Page-level text extractions:
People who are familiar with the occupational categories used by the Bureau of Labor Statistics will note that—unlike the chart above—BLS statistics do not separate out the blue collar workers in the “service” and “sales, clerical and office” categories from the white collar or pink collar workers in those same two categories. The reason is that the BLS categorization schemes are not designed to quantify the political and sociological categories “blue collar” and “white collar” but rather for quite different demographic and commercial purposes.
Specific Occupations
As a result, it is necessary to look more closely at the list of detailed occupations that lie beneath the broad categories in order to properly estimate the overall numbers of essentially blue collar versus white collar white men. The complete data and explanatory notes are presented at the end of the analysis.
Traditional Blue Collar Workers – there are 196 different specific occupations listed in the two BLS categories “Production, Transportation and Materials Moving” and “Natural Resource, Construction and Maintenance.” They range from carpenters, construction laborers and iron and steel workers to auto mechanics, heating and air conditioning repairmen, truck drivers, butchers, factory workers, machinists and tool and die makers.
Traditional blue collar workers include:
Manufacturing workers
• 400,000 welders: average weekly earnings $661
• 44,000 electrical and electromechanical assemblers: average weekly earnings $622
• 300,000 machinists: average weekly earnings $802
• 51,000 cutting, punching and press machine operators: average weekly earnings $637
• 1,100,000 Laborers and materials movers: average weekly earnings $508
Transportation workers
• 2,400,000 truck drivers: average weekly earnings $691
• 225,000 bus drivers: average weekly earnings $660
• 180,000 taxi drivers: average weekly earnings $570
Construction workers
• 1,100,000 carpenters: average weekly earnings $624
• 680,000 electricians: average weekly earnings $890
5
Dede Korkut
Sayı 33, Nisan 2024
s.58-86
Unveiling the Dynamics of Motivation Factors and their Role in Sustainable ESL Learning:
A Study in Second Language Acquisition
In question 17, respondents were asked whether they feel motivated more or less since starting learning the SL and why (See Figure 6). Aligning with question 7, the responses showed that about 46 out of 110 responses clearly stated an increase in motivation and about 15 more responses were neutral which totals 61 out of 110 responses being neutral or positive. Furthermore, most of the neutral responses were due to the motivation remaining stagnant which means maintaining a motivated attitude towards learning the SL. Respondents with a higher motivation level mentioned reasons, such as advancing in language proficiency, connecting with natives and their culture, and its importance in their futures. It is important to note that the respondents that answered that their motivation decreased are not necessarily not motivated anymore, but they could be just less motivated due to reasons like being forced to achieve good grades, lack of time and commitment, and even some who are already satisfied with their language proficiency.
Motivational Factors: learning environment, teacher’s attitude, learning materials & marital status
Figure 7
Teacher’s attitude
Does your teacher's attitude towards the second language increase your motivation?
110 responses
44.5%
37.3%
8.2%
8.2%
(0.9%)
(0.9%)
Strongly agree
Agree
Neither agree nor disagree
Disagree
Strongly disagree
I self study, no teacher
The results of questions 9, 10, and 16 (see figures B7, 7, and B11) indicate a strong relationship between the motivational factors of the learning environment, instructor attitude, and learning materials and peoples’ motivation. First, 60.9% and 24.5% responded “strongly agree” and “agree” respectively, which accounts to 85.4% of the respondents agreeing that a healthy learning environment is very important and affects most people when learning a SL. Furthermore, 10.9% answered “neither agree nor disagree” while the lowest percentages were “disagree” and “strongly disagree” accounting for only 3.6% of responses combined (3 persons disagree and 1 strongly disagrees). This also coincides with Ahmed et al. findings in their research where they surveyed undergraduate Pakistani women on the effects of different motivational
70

• [What the exercise asks] Retype exactly the lines of the data above that fall between the line with "A Study in Second Language Acquisition" and the line with "In question 17, respondents", inclusive, and add nothing.

• [Final answer]
A Study in Second Language Acquisition
In question 17, respondents were asked whether they feel motivated more or less since starting learning the SL and why (See Figure 6). Aligning with question 7, the responses showed that about 46 out of 110 responses clearly stated an increase in motivation and about 15 more responses were neutral which totals 61 out of 110 responses being neutral or positive. Furthermore, most of the neutral responses were due to the motivation remaining stagnant which means maintaining a motivated attitude towards learning the SL. Respondents with a higher motivation level mentioned reasons, such as advancing in language proficiency, connecting with natives and their culture, and its importance in their futures. It is important to note that the respondents that answered that their motivation decreased are not necessarily not motivated anymore, but they could be just less motivated due to reasons like being forced to achieve good grades, lack of time and commitment, and even some who are already satisfied with their language proficiency.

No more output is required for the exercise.